Oh, and then Kenna and Mary had a gossip sesh about their AWOL friend while doing some sort of Ancient Egyptian/Roman cosplay…. right?
WTF #2: Do not have sex. You will fall out a window and die.
After last week’s scandalous sex webisodes, it’s like the show needed to make up for it with several after-school messages. First, a rando noble got sexed out a window and plummeted to her death:
Like, Henry literally THRUST HER OUT THE WINDOW WITH HIS D.
Then, Kenna gave Lola a safe-sex talk:
(OK seriously? Check yourself here, girl. Like five episodes ago you were a virgin and now you’re OH SO KNOWLEDGEABLE.)
Lola almost had the scary abortion, and did you know there are potions that make babies?

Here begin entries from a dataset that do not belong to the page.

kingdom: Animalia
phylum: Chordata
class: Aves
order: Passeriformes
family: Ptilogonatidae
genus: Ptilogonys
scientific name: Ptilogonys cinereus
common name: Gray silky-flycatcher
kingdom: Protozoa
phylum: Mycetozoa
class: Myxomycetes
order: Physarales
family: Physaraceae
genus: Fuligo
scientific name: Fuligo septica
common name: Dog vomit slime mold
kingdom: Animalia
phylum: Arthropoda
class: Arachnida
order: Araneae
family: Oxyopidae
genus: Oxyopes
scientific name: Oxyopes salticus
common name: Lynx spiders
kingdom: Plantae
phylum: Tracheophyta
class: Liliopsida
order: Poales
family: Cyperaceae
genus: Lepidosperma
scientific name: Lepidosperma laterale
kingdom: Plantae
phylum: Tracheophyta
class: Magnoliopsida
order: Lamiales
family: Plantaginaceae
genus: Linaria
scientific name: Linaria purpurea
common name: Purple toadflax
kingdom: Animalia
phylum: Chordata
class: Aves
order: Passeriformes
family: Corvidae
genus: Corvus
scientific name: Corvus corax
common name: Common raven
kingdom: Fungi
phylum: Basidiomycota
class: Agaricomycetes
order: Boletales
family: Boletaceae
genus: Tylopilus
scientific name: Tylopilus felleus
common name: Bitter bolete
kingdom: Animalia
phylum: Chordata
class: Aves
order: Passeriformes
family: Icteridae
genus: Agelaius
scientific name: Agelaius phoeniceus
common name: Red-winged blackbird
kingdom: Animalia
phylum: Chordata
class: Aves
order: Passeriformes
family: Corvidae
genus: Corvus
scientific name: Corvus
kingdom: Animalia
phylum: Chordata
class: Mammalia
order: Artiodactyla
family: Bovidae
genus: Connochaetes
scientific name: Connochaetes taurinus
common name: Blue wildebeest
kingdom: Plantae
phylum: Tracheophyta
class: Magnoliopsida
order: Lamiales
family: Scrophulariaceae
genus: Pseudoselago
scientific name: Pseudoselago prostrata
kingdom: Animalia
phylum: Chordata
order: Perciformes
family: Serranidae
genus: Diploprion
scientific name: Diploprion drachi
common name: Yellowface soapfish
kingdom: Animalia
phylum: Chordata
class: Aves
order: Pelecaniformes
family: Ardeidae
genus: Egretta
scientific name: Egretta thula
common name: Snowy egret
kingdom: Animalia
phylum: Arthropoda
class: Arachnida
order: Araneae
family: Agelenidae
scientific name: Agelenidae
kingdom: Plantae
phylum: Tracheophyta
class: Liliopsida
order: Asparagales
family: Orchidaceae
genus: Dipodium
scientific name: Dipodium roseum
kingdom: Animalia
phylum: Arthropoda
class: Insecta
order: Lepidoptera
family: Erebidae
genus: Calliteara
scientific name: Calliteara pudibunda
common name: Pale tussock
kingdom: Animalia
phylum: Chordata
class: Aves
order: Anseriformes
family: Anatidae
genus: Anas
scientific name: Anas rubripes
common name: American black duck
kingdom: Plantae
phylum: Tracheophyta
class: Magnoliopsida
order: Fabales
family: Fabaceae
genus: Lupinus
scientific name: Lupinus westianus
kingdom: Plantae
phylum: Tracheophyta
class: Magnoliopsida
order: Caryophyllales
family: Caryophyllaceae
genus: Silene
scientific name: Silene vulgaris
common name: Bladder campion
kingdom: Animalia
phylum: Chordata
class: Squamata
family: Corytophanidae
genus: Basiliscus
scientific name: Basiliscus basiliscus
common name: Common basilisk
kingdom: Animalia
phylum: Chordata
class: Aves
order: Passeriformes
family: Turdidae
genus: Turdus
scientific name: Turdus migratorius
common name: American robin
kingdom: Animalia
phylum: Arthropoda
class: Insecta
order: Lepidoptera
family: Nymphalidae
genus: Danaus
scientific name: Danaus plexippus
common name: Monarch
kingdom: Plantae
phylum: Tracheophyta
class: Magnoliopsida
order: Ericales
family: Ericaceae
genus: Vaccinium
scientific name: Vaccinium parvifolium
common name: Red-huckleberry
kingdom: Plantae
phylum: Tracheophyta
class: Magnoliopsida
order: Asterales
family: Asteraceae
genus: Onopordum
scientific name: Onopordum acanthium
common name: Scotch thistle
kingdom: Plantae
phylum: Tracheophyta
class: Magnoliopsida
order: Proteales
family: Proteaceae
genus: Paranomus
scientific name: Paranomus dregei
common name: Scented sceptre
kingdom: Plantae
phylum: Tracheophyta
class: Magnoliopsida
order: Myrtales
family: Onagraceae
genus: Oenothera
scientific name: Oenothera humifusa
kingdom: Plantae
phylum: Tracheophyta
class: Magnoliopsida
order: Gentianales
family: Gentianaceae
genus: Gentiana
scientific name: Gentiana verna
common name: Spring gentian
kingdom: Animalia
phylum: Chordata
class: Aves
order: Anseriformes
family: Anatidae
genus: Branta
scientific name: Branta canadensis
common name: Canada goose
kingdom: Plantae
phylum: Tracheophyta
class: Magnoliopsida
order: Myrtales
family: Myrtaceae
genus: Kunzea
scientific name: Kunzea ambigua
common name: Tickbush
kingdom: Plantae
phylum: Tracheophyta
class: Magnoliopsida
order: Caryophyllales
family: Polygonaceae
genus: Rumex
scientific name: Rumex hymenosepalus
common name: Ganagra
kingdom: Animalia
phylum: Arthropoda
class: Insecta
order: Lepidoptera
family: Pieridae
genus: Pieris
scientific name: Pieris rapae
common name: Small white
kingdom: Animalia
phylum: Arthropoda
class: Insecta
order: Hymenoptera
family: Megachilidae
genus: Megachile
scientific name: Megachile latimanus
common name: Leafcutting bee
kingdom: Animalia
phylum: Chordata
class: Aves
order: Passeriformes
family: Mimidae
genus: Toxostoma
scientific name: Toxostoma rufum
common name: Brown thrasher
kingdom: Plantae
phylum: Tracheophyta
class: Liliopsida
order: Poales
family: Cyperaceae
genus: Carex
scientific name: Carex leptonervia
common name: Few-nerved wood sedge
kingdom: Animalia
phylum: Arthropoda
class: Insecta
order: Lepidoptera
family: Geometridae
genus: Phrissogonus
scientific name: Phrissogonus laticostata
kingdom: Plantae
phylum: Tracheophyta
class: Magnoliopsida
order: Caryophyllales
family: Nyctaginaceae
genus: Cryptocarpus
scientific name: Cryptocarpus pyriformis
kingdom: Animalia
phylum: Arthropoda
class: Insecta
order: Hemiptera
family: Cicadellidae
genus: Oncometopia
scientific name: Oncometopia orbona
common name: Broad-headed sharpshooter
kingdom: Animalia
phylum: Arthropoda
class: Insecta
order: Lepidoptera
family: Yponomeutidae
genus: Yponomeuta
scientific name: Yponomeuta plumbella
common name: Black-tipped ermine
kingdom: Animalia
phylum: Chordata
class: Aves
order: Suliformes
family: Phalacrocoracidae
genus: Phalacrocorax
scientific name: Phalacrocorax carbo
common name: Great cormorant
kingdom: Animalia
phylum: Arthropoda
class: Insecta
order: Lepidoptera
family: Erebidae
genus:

It’s true, just visit Cathy’s Sex Apothecary! Guaranteed to produce heirs!
Let’s back up a sec to the dotted swiss dress that Kenna wore while trying to viriginally seduce this visiting noble.
DOTTED SWISS. NOT INVENTED FOR ANOTHER 200 YEARS.
Like, I know they’ve clearly never tried to have historically accurate outfits, but this is a new, amazing level of extra-not trying to have historical outfits.
WTF #1: Feral Olivia
Occassionally, we feel especially at one with the TV gods. Like when we pull a theory out of thin air and it turns out to be correct.
FERAL OLIVIA! TOTALLY CALLED IT! And more proud of that fact than we should be.
Though, leave it to this show to throw in a twist nobody could have ever predicted — Clarissa Olivia totally killing a priest with HIS OWN CRUCIFIX. Oh, and also how Olivia may be the blood slave to the beast the pagans all worship/fear in the woods and/or she may now be possessed by said beast?
Speaking of Clarissa, PREDICTION FOR THE FUTURE: She’ll turn up as a Mysterious Visiting Noble, completely made-over, and with many etiquette lessons under her belt. With her grace and charm, she’ll worm her way into French Court, only to wreck havoc on all those in residence.
So basically, like Revenge (!!!) but in Renaissancey times.